• [Exercise prompt] From the items below, pick out each line that contains the word "chart" and copy those lines.

• [Records shown]
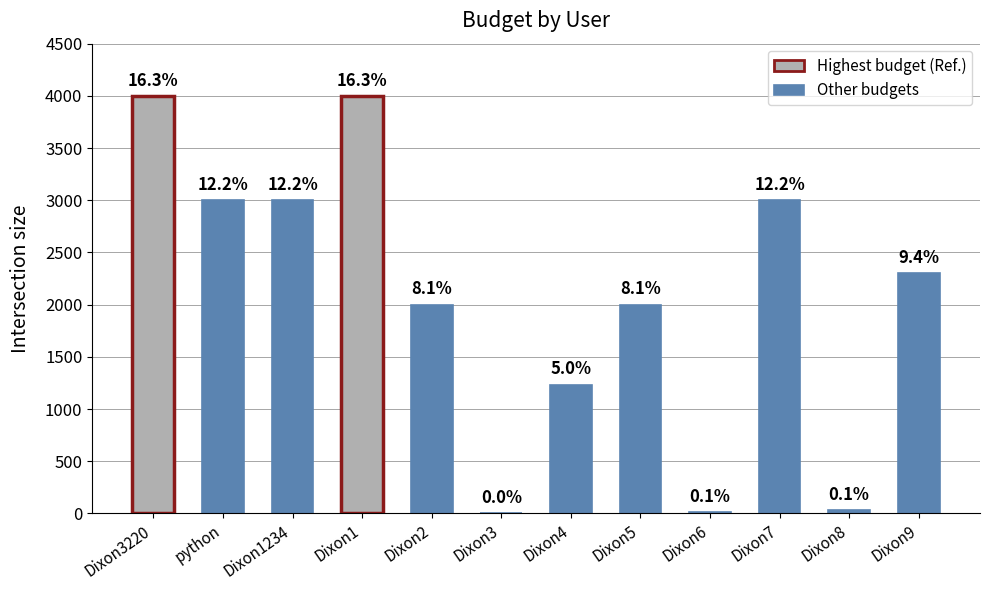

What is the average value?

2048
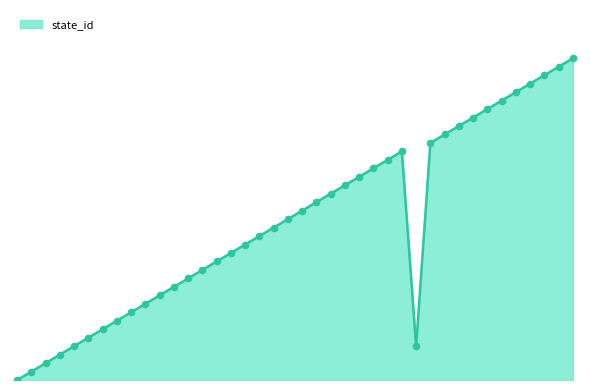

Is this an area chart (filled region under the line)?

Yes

---

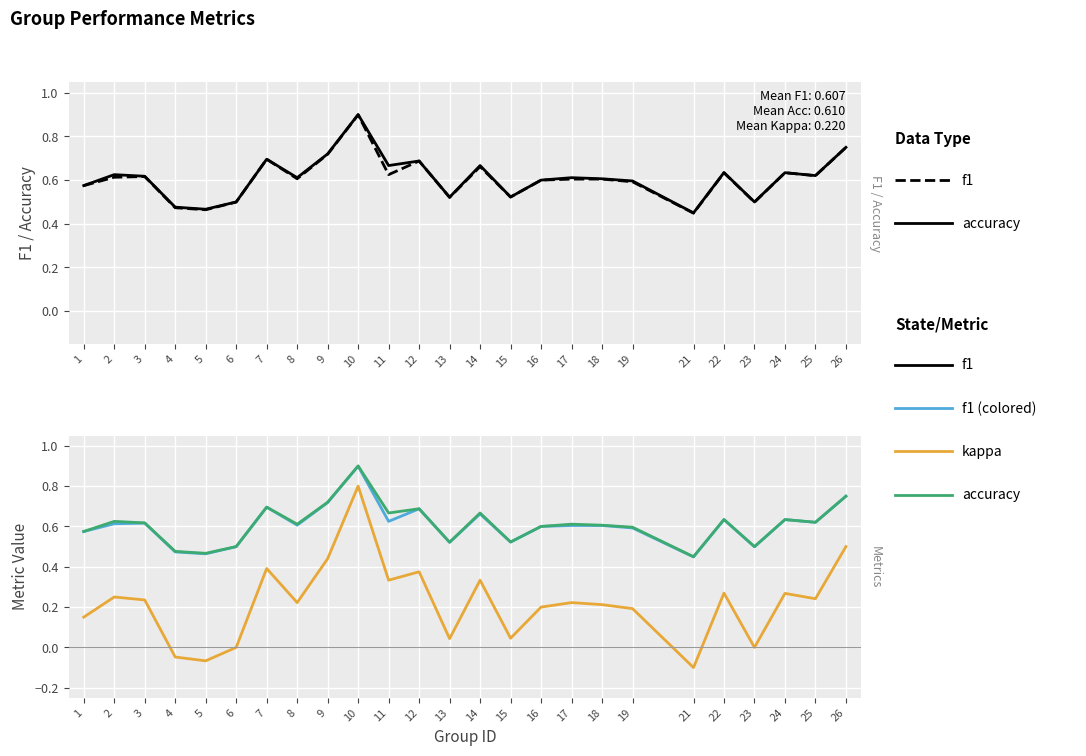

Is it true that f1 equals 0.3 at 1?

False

• [Output]
Is this an area chart (filled region under the line)?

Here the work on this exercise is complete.